1. College Majors Data Set

Using the 173 majors listed in fivethirtyeight.com’s College Majors dataset [https://fivethirtyeight.com/features/the-economic-guide-to-picking-a-college-major/], provide code that identifies the majors that contain either “DATA” or “STATISTICS”

Approach:

  1. Import dataset
  2. Use str_detect() to identify strings containing “STATISTICS” or “DATA”
  3. Subset rows with filter() retrieve these strings
majors <- read_csv("https://raw.githubusercontent.com/fivethirtyeight/data/master/college-majors/majors-list.csv")
## 
## -- Column specification --------------------------------------------------------
## cols(
##   FOD1P = col_character(),
##   Major = col_character(),
##   Major_Category = col_character()
## )
majors%<>%filter(str_detect(Major, "STATISTICS|DATA"))

majors%>%kbl()%>%kable_material(c("striped"))
FOD1P Major Major_Category
6212 MANAGEMENT INFORMATION SYSTEMS AND STATISTICS Business
2101 COMPUTER PROGRAMMING AND DATA PROCESSING Computers & Mathematics
3702 STATISTICS AND DECISION SCIENCE Computers & Mathematics

2. Write code that transforms the data below:

[1] “bell pepper” “bilberry” “blackberry” “blood orange” [5] “blueberry” “cantaloupe” “chili pepper” “cloudberry”
[9] “elderberry” “lime” “lychee” “mulberry”
[13] “olive” “salal berry”

Into a format like this:

c(“bell pepper”, “bilberry”, “blackberry”, “blood orange”, “blueberry”, “cantaloupe”, “chili pepper”, “cloudberry”, “elderberry”, “lime”, “lychee”, “mulberry”, “olive”, “salal berry”)

Approach: adapted from https://bit.ly/2N4Q6zW

  1. shQuote() - dbl quote a string to be passed into os shell, cmd is Windows default
  2. paste() - create a character string and separate results with a comma via the collapse argument
  3. cat() - outputs as a character vector
d<- c("bell pepper", "bilberry", "blackberry", "blood orange", "blueberry", "cantaloupe", "chili pepper", "cloudberry", "elderberry", "lime", "lychee", "mulberry", "olive", "salal berry")


d<-(cat(paste(shQuote(d, type="cmd"), collapse=", ")))
## "bell pepper", "bilberry", "blackberry", "blood orange", "blueberry", "cantaloupe", "chili pepper", "cloudberry", "elderberry", "lime", "lychee", "mulberry", "olive", "salal berry"

3. Describe, in words, what these expressions will match:

(.)\1\1 - missing quotes, no match,  treated as a literal

“(.)(.)\2\1” - matches two single character capture groups followed by their reverse order.

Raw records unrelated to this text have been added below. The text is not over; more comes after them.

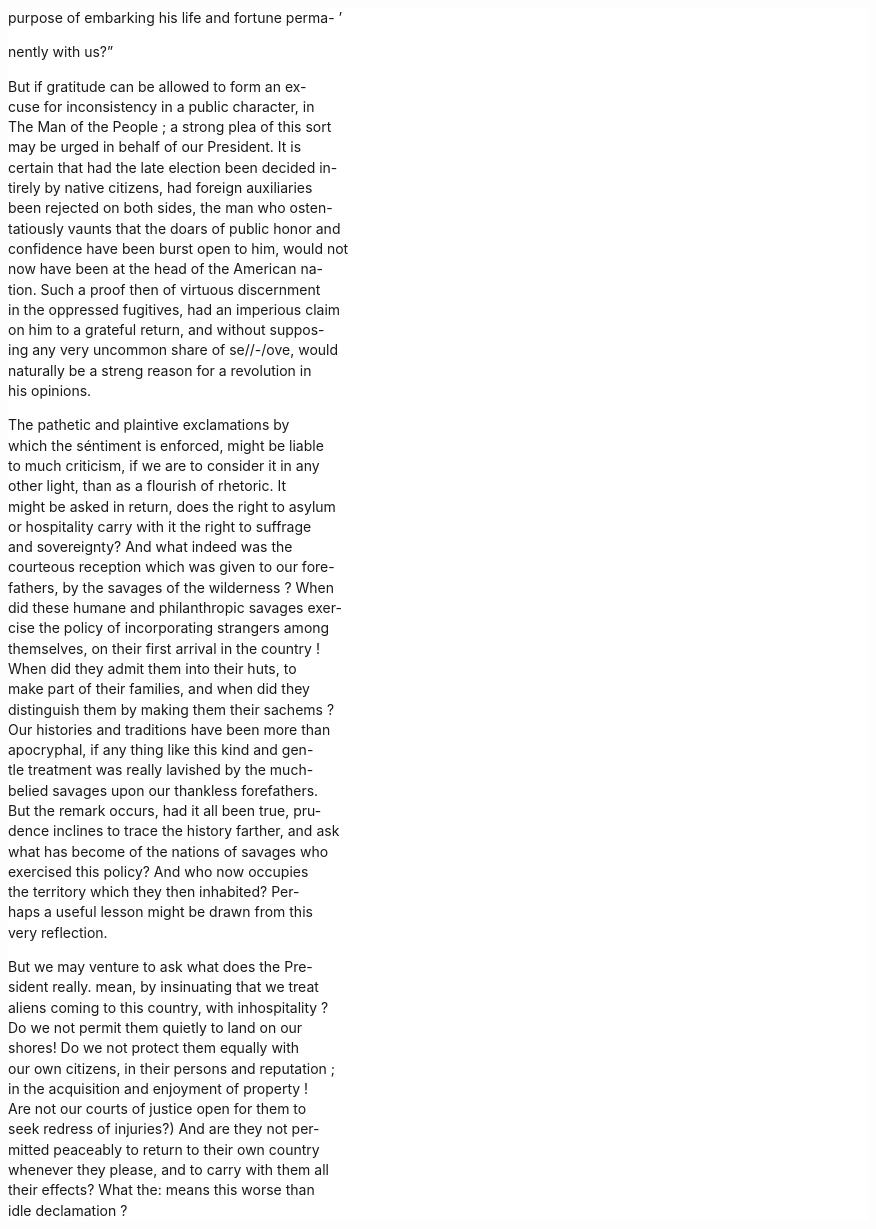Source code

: purpose of embarking his life and fortune perma- ’  
  
nently with us?”  
  
But if gratitude can be allowed to form an ex-  
cuse for inconsistency in a public character, in  
The Man of the People ; a strong plea of this sort  
may be urged in behalf of our President. It is  
certain that had the late election been decided in-  
tirely by native citizens, had foreign auxiliaries  
been rejected on both sides, the man who osten-  
tatiously vaunts that the doars of public honor and  
confidence have been burst open to him, would not  
now have been at the head of the American na-  
tion. Such a proof then of virtuous discernment  
in the oppressed fugitives, had an imperious claim  
on him to a grateful return, and without suppos-  
ing any very uncommon share of se//-/ove, would  
naturally be a streng reason for a revolution in  
his opinions.  
  
The pathetic and plaintive exclamations by  
which the séntiment is enforced, might be liable  
to much criticism, if we are to consider it in any  
other light, than as a flourish of rhetoric. It  
might be asked in return, does the right to asylum  
or hospitality carry with it the right to suffrage  
and sovereignty? And what indeed was the  
courteous reception which was given to our fore-  
fathers, by the savages of the wilderness ? When  
did these humane and philanthropic savages exer-  
cise the policy of incorporating strangers among  
themselves, on their first arrival in the country !  
When did they admit them into their huts, to  
make part of their families, and when did they  
distinguish them by making them their sachems ?  
Our histories and traditions have been more than  
apocryphal, if any thing like this kind and gen-  
tle treatment was really lavished by the much-  
belied savages upon our thankless forefathers.  
But the remark occurs, had it all been true, pru-  
dence inclines to trace the history farther, and ask  
what has become of the nations of savages who  
exercised this policy? And who now occupies  
the territory which they then inhabited? Per-  
haps a useful lesson might be drawn from this  
very reflection.  
  
But we may venture to ask what does the Pre-  
sident really. mean, by insinuating that we treat  
aliens coming to this country, with inhospitality ?  
Do we not permit them quietly to land on our  
shores! Do we not protect them equally with  
our own citizens, in their persons and reputation ;  
in the acquisition and enjoyment of property !  
Are not our courts of justice open for them to  
seek redress of injuries?) And are they not per-  
mitted peaceably to return to their own country  
whenever they please, and to carry with them all  
their effects? What the: means this worse than  
idle declamation ?  
  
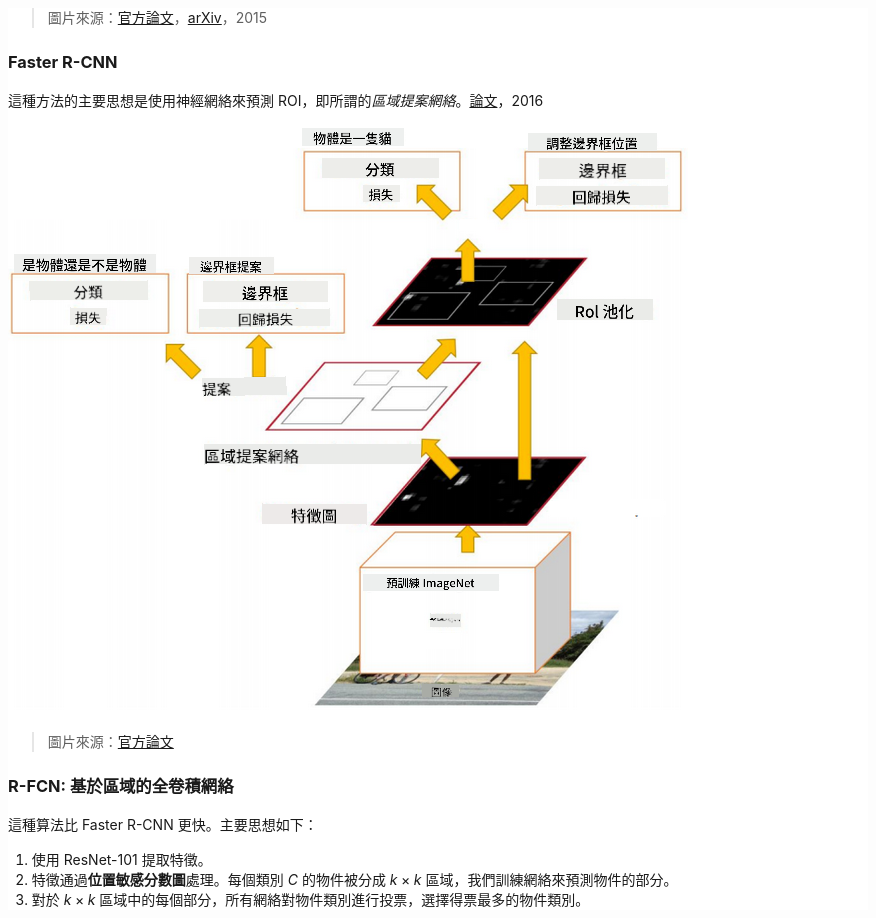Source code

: > 圖片來源：[官方論文](https://www.cv-foundation.org/openaccess/content_iccv_2015/papers/Girshick_Fast_R-CNN_ICCV_2015_paper.pdf)，[arXiv](https://arxiv.org/pdf/1504.08083.pdf)，2015

### Faster R-CNN

這種方法的主要思想是使用神經網絡來預測 ROI，即所謂的*區域提案網絡*。[論文](https://arxiv.org/pdf/1506.01497.pdf)，2016

![FasterRCNN](../../../../../translated_images/faster-rcnn.8d46c099b87ef30ab2ea26dbc4bdd85b974a57ba8eb526f65dc4cd0a4711de30.tw.png)

> 圖片來源：[官方論文](https://arxiv.org/pdf/1506.01497.pdf)

### R-FCN: 基於區域的全卷積網絡

這種算法比 Faster R-CNN 更快。主要思想如下：

1. 使用 ResNet-101 提取特徵。
2. 特徵通過**位置敏感分數圖**處理。每個類別 $C$ 的物件被分成 $k\times k$ 區域，我們訓練網絡來預測物件的部分。
3. 對於 $k\times k$ 區域中的每個部分，所有網絡對物件類別進行投票，選擇得票最多的物件類別。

For example: if x= “bannnaannana” the match is “naan”

(..)\1 - missing quotes, no match,  treated as a literal

“(.).\1.\1” - matches a single character capture group followed by another character, this pattern repeats, and ends with the first capture group.

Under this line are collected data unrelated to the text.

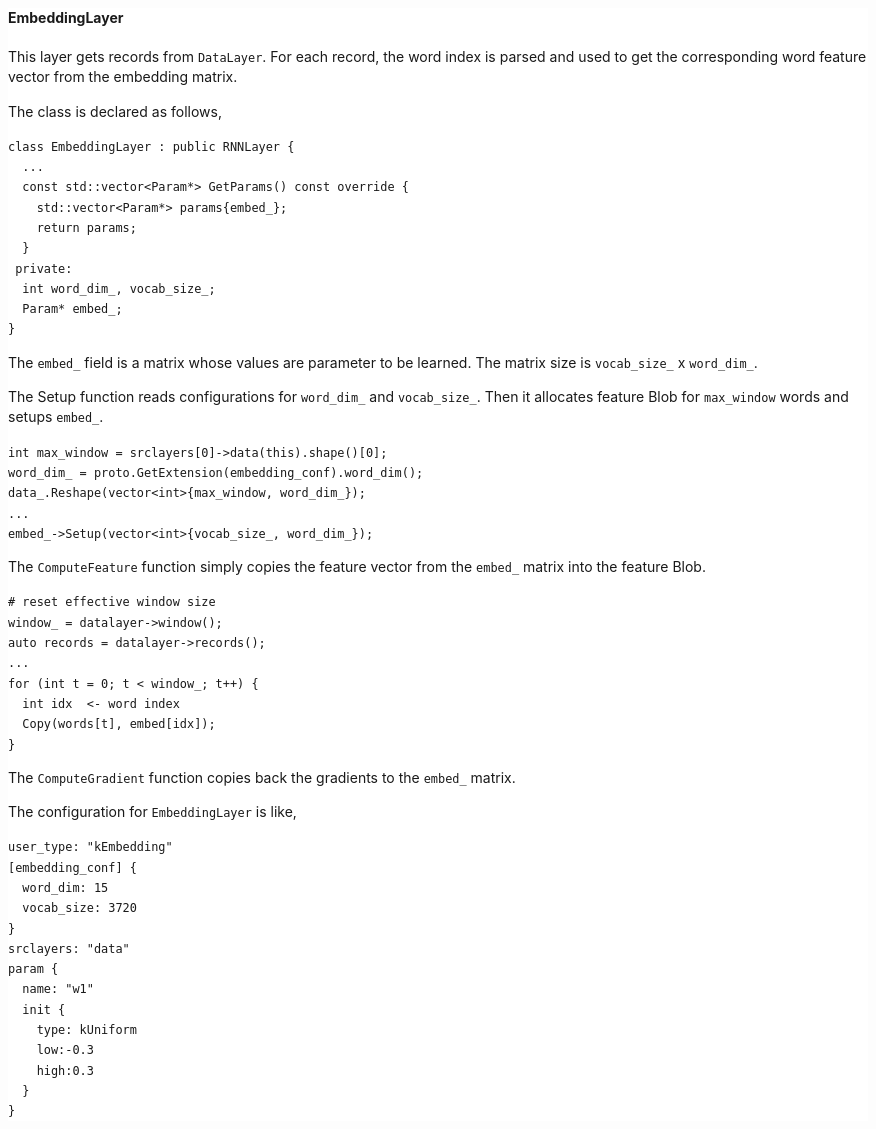 #### EmbeddingLayer

This layer gets records from `DataLayer`. For each record, the word index is
parsed and used to get the corresponding word feature vector from the embedding
matrix.

The class is declared as follows,

    class EmbeddingLayer : public RNNLayer {
      ...
      const std::vector<Param*> GetParams() const override {
        std::vector<Param*> params{embed_};
        return params;
      }
     private:
      int word_dim_, vocab_size_;
      Param* embed_;
    }

The `embed_` field is a matrix whose values are parameter to be learned.
The matrix size is `vocab_size_` x `word_dim_`.

The Setup function reads configurations for `word_dim_` and `vocab_size_`. Then
it allocates feature Blob for `max_window` words and setups `embed_`.

    int max_window = srclayers[0]->data(this).shape()[0];
    word_dim_ = proto.GetExtension(embedding_conf).word_dim();
    data_.Reshape(vector<int>{max_window, word_dim_});
    ...
    embed_->Setup(vector<int>{vocab_size_, word_dim_});

The `ComputeFeature` function simply copies the feature vector from the `embed_`
matrix into the feature Blob.

    # reset effective window size
    window_ = datalayer->window();
    auto records = datalayer->records();
    ...
    for (int t = 0; t < window_; t++) {
      int idx  <- word index
      Copy(words[t], embed[idx]);
    }

The `ComputeGradient` function copies back the gradients to the `embed_` matrix.

The configuration for `EmbeddingLayer` is like,

    user_type: "kEmbedding"
    [embedding_conf] {
      word_dim: 15
      vocab_size: 3720
    }
    srclayers: "data"
    param {
      name: "w1"
      init {
        type: kUniform
        low:-0.3
        high:0.3
      }
    }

For example: if x= “bannnaannantnan” the match is “nantn”

"(.)(.)(.).\3\2\1" - matches a sequence of three single character capture groups followed by a character that repeats one or more time followed by a sequence of the three capture groups in reverse order.

For example: if x= “banntaannantnan” the match is“anntaanna”

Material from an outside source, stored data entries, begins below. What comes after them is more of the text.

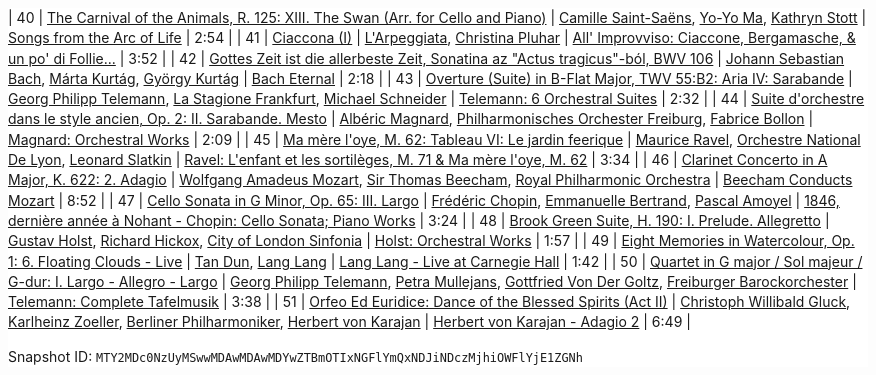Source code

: | 40 | [The Carnival of the Animals, R\. 125: XIII\. The Swan \(Arr\. for Cello and Piano\)](https://open.spotify.com/track/0jOnZhF75V68VsBObWx2XO) | [Camille Saint\-Saëns](https://open.spotify.com/artist/436sYg6CZhNefQJogaXeK0), [Yo\-Yo Ma](https://open.spotify.com/artist/5Dl3HXZjG6ZOWT5cV375lk), [Kathryn Stott](https://open.spotify.com/artist/7JmDqds7Y1LRSWZVM8e0Og) | [Songs from the Arc of Life](https://open.spotify.com/album/2y85NsbsBnGTXcXgHpj3PD) | 2:54 |
| 41 | [Ciaccona \(I\)](https://open.spotify.com/track/7jOnhe335cbTJyTiZoPkxg) | [L'Arpeggiata](https://open.spotify.com/artist/3kC7VaScP8y69rzg0vsswQ), [Christina Pluhar](https://open.spotify.com/artist/7xB7TQUAeFWgqdkhGiArgZ) | [All' Improvviso: Ciaccone, Bergamasche, & un po' di Follie...](https://open.spotify.com/album/1djXV7bpisc7lSeZWK9Y8e) | 3:52 |
| 42 | [Gottes Zeit ist die allerbeste Zeit, Sonatina az "Actus tragicus"\-ból, BWV 106](https://open.spotify.com/track/4SvoO5lHeDUIVYDpPF5YAO) | [Johann Sebastian Bach](https://open.spotify.com/artist/5aIqB5nVVvmFsvSdExz408), [Márta Kurtág](https://open.spotify.com/artist/1S7UUjCyXGTB8L2TYVIhcX), [György Kurtág](https://open.spotify.com/artist/1ygboTdafDwlY7TUYEj37E) | [Bach Eternal](https://open.spotify.com/album/3D7QDPIZdKkCbpS1msH6Mw) | 2:18 |
| 43 | [Overture \(Suite\) in B\-Flat Major, TWV 55:B2: Aria IV: Sarabande](https://open.spotify.com/track/6AZjRiwv72j61akjhPTMo3) | [Georg Philipp Telemann](https://open.spotify.com/artist/2fg5h5pzleqI4RjFopWroj), [La Stagione Frankfurt](https://open.spotify.com/artist/532c5jnFC6nNn3fOK1DunO), [Michael Schneider](https://open.spotify.com/artist/4Hup4S0xDEIz2uLdEyjXuc) | [Telemann: 6 Orchestral Suites](https://open.spotify.com/album/6NSryoWHUhVmaf3xU1vGxD) | 2:32 |
| 44 | [Suite d'orchestre dans le style ancien, Op\. 2: II\. Sarabande\. Mesto](https://open.spotify.com/track/3C8Xxgad3ejXfJ0RiJq9G1) | [Albéric Magnard](https://open.spotify.com/artist/6vXWehXddAhqxqCAbUeQYa), [Philharmonisches Orchester Freiburg](https://open.spotify.com/artist/7zW6AJzj7refzE8uu9W8jA), [Fabrice Bollon](https://open.spotify.com/artist/3TatLwCeXp89VYjOQVyJjZ) | [Magnard: Orchestral Works](https://open.spotify.com/album/5cNzmh737G2dscX93MDeZh) | 2:09 |
| 45 | [Ma mère l'oye, M\. 62: Tableau VI: Le jardin feerique](https://open.spotify.com/track/1PWSxDyn7QKSLxYOfAvp10) | [Maurice Ravel](https://open.spotify.com/artist/17hR0sYHpx7VYTMRfFUOmY), [Orchestre National De Lyon](https://open.spotify.com/artist/5nBrvb1brhyZFKTuC2GIAo), [Leonard Slatkin](https://open.spotify.com/artist/0xcogVKoT8y5OBIg3L0fua) | [Ravel: L'enfant et les sortilèges, M\. 71 & Ma mère l'oye, M\. 62](https://open.spotify.com/album/1E0g1RP7XJem98VuCtRo8X) | 3:34 |
| 46 | [Clarinet Concerto in A Major, K\. 622: 2\. Adagio](https://open.spotify.com/track/5xy3Uab6bTfP08D0rhBmfL) | [Wolfgang Amadeus Mozart](https://open.spotify.com/artist/4NJhFmfw43RLBLjQvxDuRS), [Sir Thomas Beecham](https://open.spotify.com/artist/04kScQiBaLpLuCR1rh20Dd), [Royal Philharmonic Orchestra](https://open.spotify.com/artist/0MvSBMGRQJY3mRwIbJsqF1) | [Beecham Conducts Mozart](https://open.spotify.com/album/1j7HqcEynndAvWxTSfLG7u) | 8:52 |
| 47 | [Cello Sonata in G Minor, Op\. 65: III\. Largo](https://open.spotify.com/track/3zrcDZ9hPNkZuq20pxPb9o) | [Frédéric Chopin](https://open.spotify.com/artist/7y97mc3bZRFXzT2szRM4L4), [Emmanuelle Bertrand](https://open.spotify.com/artist/2KISIjGD4yKWdFzZTIQVDT), [Pascal Amoyel](https://open.spotify.com/artist/4fvlcfNCJlvOwe4rhUhlPv) | [1846, dernière année à Nohant \- Chopin: Cello Sonata; Piano Works](https://open.spotify.com/album/3gFpVgQIJzQzBqr1uWAsHQ) | 3:24 |
| 48 | [Brook Green Suite, H\. 190: I\. Prelude\. Allegretto](https://open.spotify.com/track/02GLQ8WAETYqUPjXzhJT9A) | [Gustav Holst](https://open.spotify.com/artist/5B7uXBeLc2TkR5Jk23qKIZ), [Richard Hickox](https://open.spotify.com/artist/27sxIn9cqlHftnewCLqEFd), [City of London Sinfonia](https://open.spotify.com/artist/4JKHXlntTvmZnLxjbeRcPL) | [Holst: Orchestral Works](https://open.spotify.com/album/2uf2rgEgNs4J8ULfI74h5w) | 1:57 |
| 49 | [Eight Memories in Watercolour, Op\. 1: 6\. Floating Clouds \- Live](https://open.spotify.com/track/2oxkzU9hSyW9N3cdKWUeyd) | [Tan Dun](https://open.spotify.com/artist/1GhO4jjafkz7yzMcGjGizT), [Lang Lang](https://open.spotify.com/artist/1YZhNFBxkEB5UKTgMDvot4) | [Lang Lang \- Live at Carnegie Hall](https://open.spotify.com/album/2cdlYtPJ7rhnbDBH5uj12t) | 1:42 |
| 50 | [Quartet in G major / Sol majeur / G\-dur: I\. Largo \- Allegro \- Largo](https://open.spotify.com/track/2HDDWLNltnJLPN2xUsMjOE) | [Georg Philipp Telemann](https://open.spotify.com/artist/2fg5h5pzleqI4RjFopWroj), [Petra Mullejans](https://open.spotify.com/artist/0JGI98ag3YDbM9SCHcnKXg), [Gottfried Von Der Goltz](https://open.spotify.com/artist/4Jq1SP0L2atkSMv5wNOU66), [Freiburger Barockorchester](https://open.spotify.com/artist/2fJKxKjBxD1X1NkkG78qai) | [Telemann: Complete Tafelmusik](https://open.spotify.com/album/5D10EAjaasKfPLtnKV6qAn) | 3:38 |
| 51 | [Orfeo Ed Euridice: Dance of the Blessed Spirits \(Act II\)](https://open.spotify.com/track/6JoMhlsYqtzwBCVZaEdO6j) | [Christoph Willibald Gluck](https://open.spotify.com/artist/7vfydQ0nVBVgJ0ajs8EtRM), [Karlheinz Zoeller](https://open.spotify.com/artist/3hWZ5HYXvAJf8ZS9KkFYtn), [Berliner Philharmoniker](https://open.spotify.com/artist/6uRJnvQ3f8whVnmeoecv5Z), [Herbert von Karajan](https://open.spotify.com/artist/5zCaQxjl110XTrm4LQ1CxY) | [Herbert von Karajan \- Adagio 2](https://open.spotify.com/album/0DsmyLeY6xSF2r7pzs0Nwh) | 6:49 |

Snapshot ID: `MTY2MDc0NzUyMSwwMDAwMDAwMDYwZTBmOTIxNGFlYmQxNDJiNDczMjhiOWFlYjE1ZGNh`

4. Construct regular expressions to match words that:

Start and end with the same character.

^(.).*\1$

Contain a repeated pair of letters (e.g. “church” contains “ch” repeated twice.)

(\w{2}).*?(\1) Adapted from: https://bit.ly/2Ng5lps

Contain one letter repeated in at least three places (e.g. “eleven” contains three “e”s.

(.).?(\1).?(\1).*?$